[Material provided Boundary: Start]

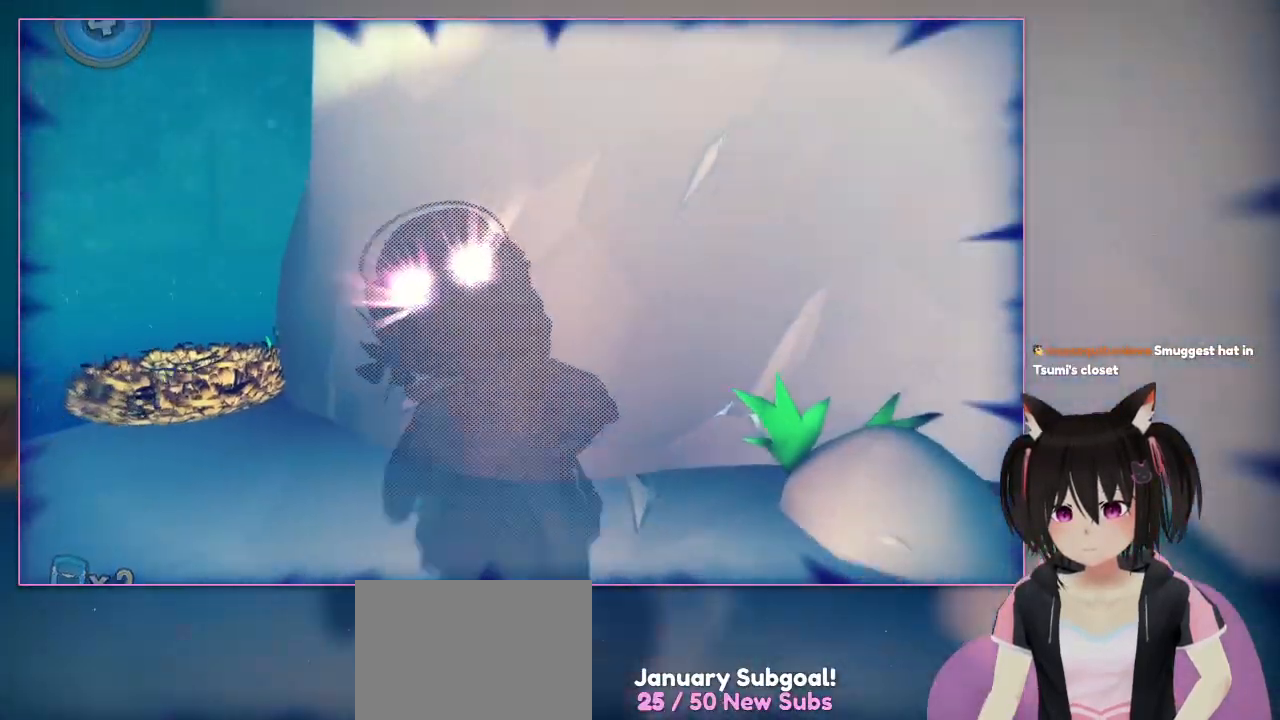
{"buttons": [], "left_stick": "down-left", "right_stick": "down-right", "events": [[233, "left_stick", "down"], [433, "left_stick", "down-left"]]}
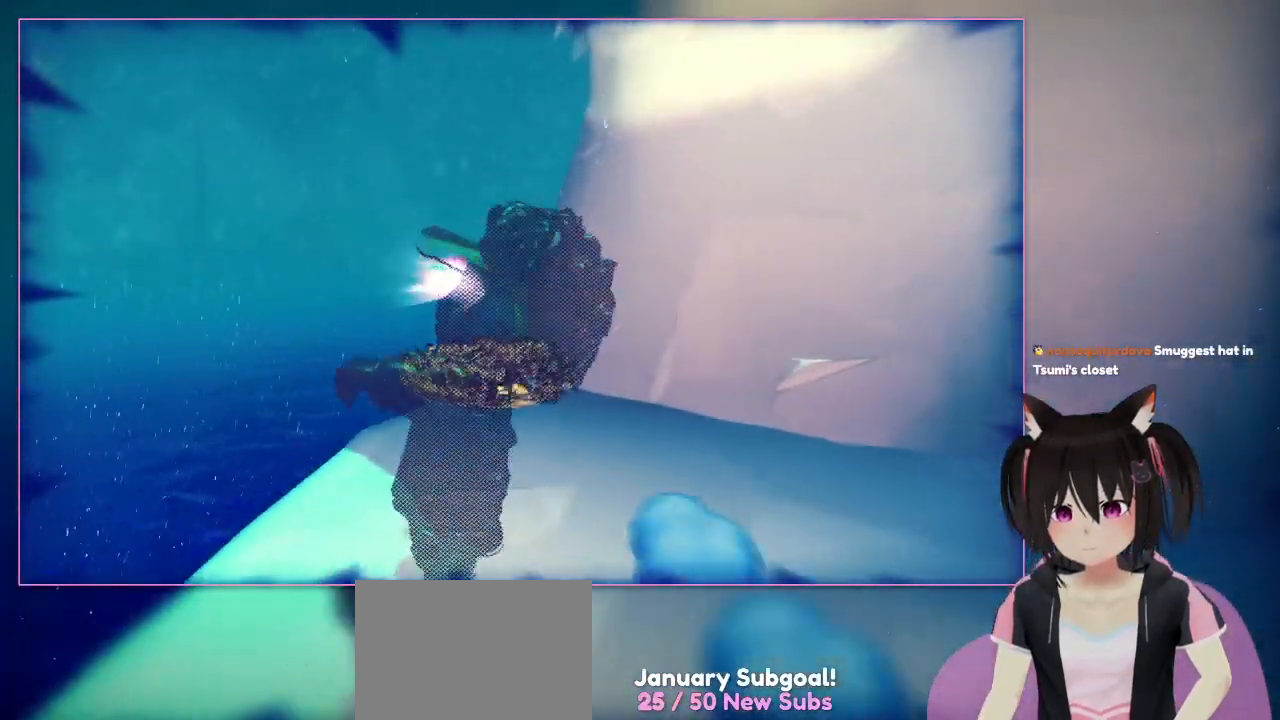
{"buttons": [], "left_stick": "center", "right_stick": "down-right", "events": [[133, "left_stick", "left"], [333, "left_stick", "center"]]}
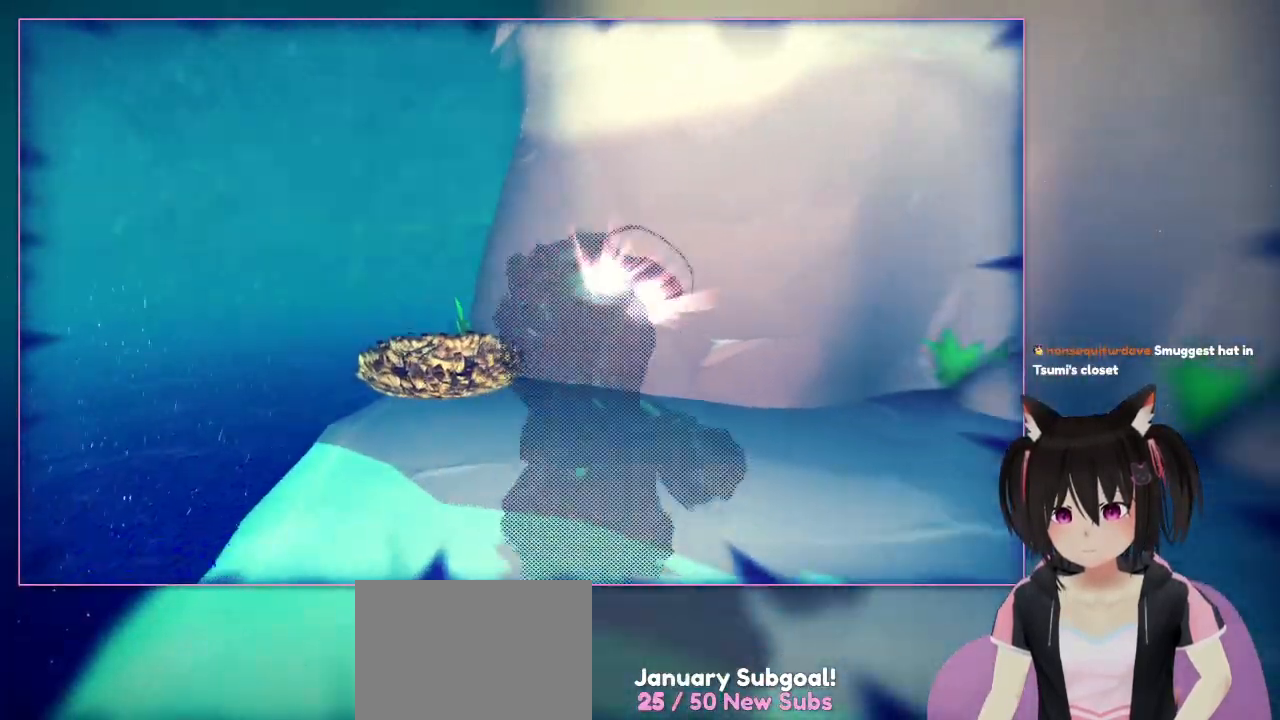
{"buttons": [], "left_stick": "right", "right_stick": "up", "events": [[233, "left_stick", "down"], [433, "left_stick", "right"], [433, "right_stick", "up"]]}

[Material provided Boundary: End]

Try it => Would you set down the material exactly as it stands, without the pictures?

Response to this exercise =>
{"buttons": [], "left_stick": "down-left", "right_stick": "down-right", "events": [[233, "left_stick", "down"], [433, "left_stick", "down-left"]]}
{"buttons": [], "left_stick": "center", "right_stick": "down-right", "events": [[133, "left_stick", "left"], [333, "left_stick", "center"]]}
{"buttons": [], "left_stick": "right", "right_stick": "up", "events": [[233, "left_stick", "down"], [433, "left_stick", "right"], [433, "right_stick", "up"]]}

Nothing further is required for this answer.